Record excerpts:

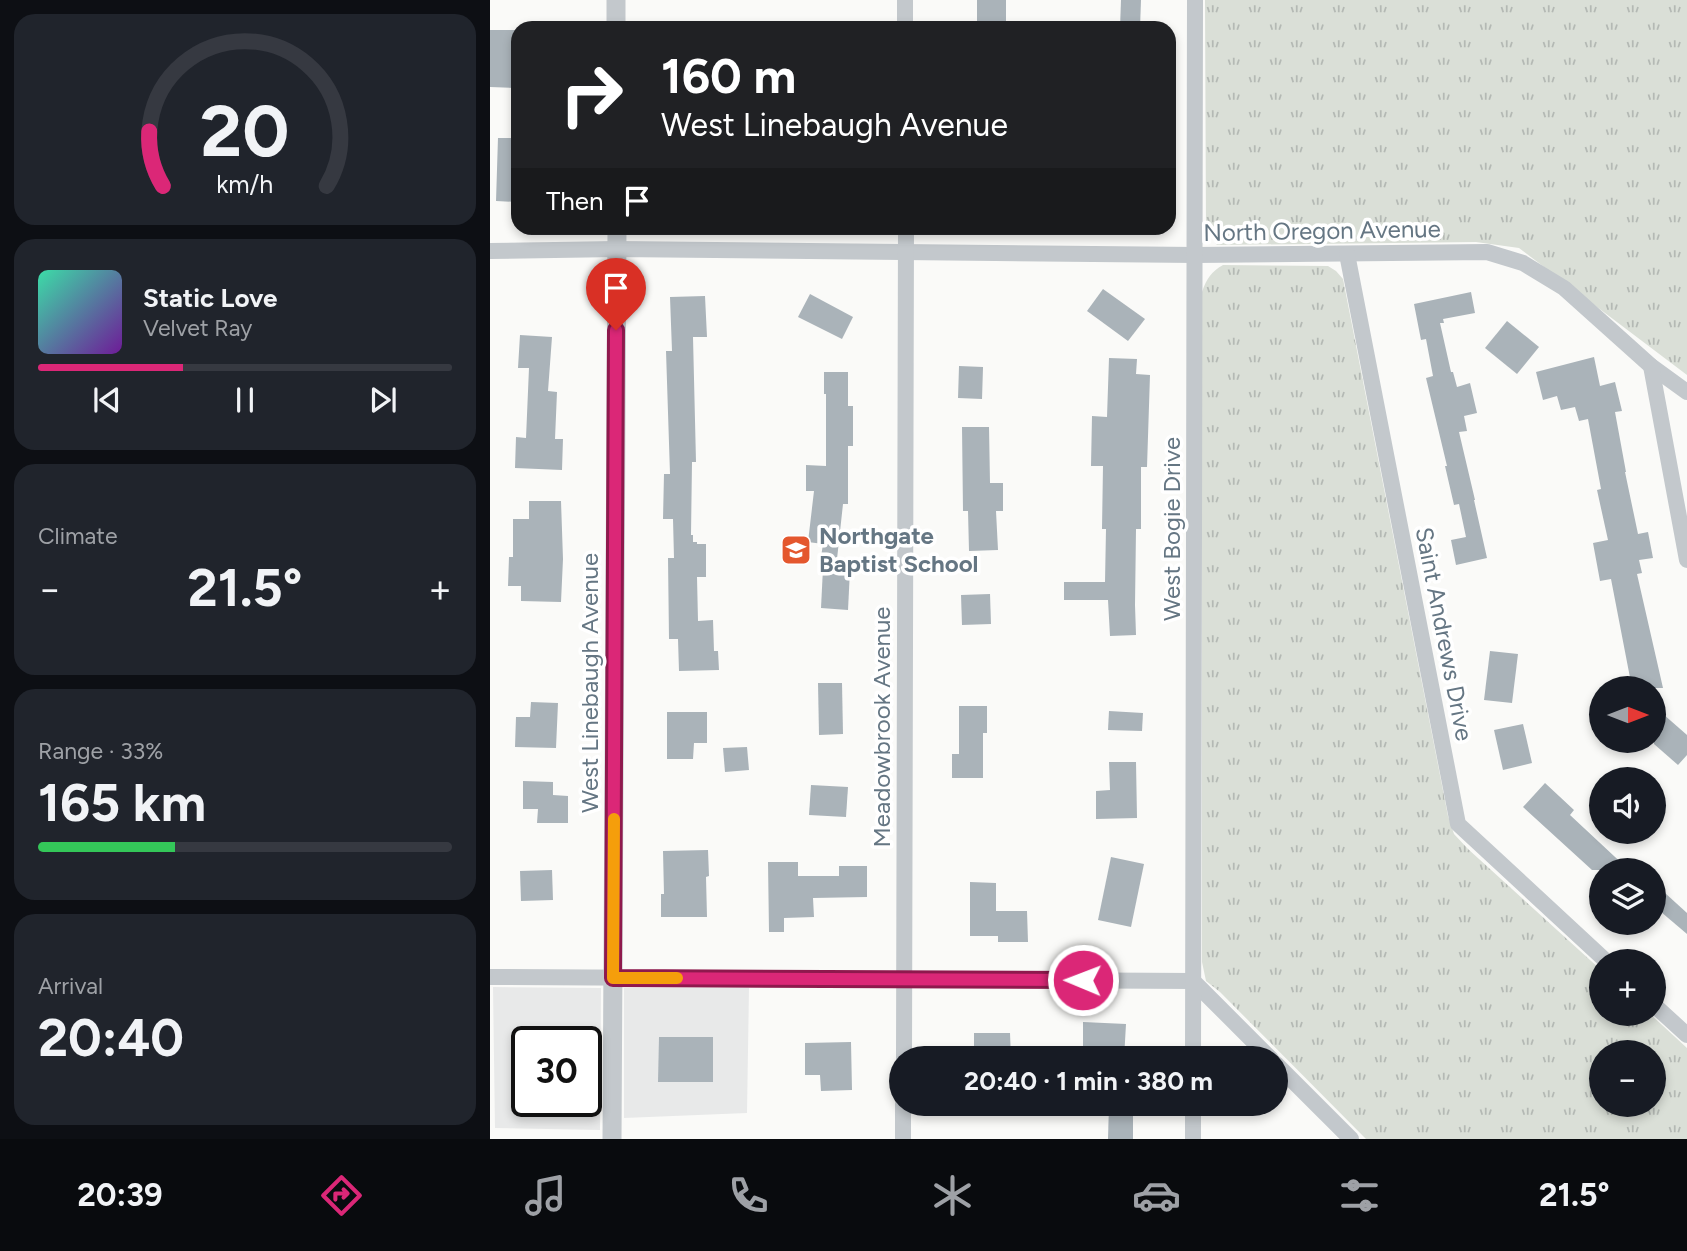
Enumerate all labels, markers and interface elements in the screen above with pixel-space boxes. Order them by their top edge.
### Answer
text: 160 m [661,46,796,105]
icon: right [546,49,637,140]
text: 20 [200,87,290,174]
text: West Linebaugh Avenue [661,106,1008,144]
text: km/h [216,168,274,198]
icon: arrive [618,182,656,220]
text: Then [546,185,604,217]
street label: North Oregon Avenue [1203,214,1441,247]
pin [586,258,646,330]
icon: arrive [597,269,635,307]
text: Static Love [143,282,277,314]
text: Velvet Ray [143,314,252,342]
icon: previous [88,381,126,419]
icon: pause [226,381,264,419]
icon: next [364,381,402,419]
street label: West Bogie Drive [1157,437,1186,621]
place label: Northgate Baptist School [819,521,979,578]
text: Climate [38,522,117,550]
street label: Saint Andrews Drive [1410,525,1479,743]
school or university icon: Northgate Baptist School [779,533,813,567]
street label: West Linebaugh Avenue [575,553,604,813]
text: 21.5° [188,557,302,619]
text: − [38,566,62,612]
text: + [428,566,452,612]
street label: Meadowbrook Avenue [867,607,896,847]
north arrow [1589,676,1666,752]
map controls [1589,676,1666,1117]
text: Range · 33% [38,737,163,765]
button: sound [1589,767,1666,844]
text: 165 km [38,772,206,834]
button: layers [1589,858,1666,935]
position arrow [1046,943,1120,1017]
button: + [1589,949,1666,1026]
text: Arrival [38,972,103,1000]
text: 20:40 [38,1007,184,1069]
speed limit sign: 30 [511,1026,602,1117]
button: − [1589,1040,1666,1117]
text: 20:40 · 1 min · 380 m [964,1065,1213,1097]
icon: directions [317,1171,366,1220]
icon: music [521,1171,570,1220]
icon: phone [724,1171,773,1220]
icon: climate [928,1171,977,1220]
icon: car [1132,1171,1181,1220]
icon: filters [1335,1171,1384,1220]
text: 20:39 [77,1176,163,1214]
text: 21.5° [1539,1176,1610,1214]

Work item: Consider the entries above and return each line with the string "button".

Result for this task:
button: sound [1589,767,1666,844]
button: layers [1589,858,1666,935]
button: + [1589,949,1666,1026]
button: − [1589,1040,1666,1117]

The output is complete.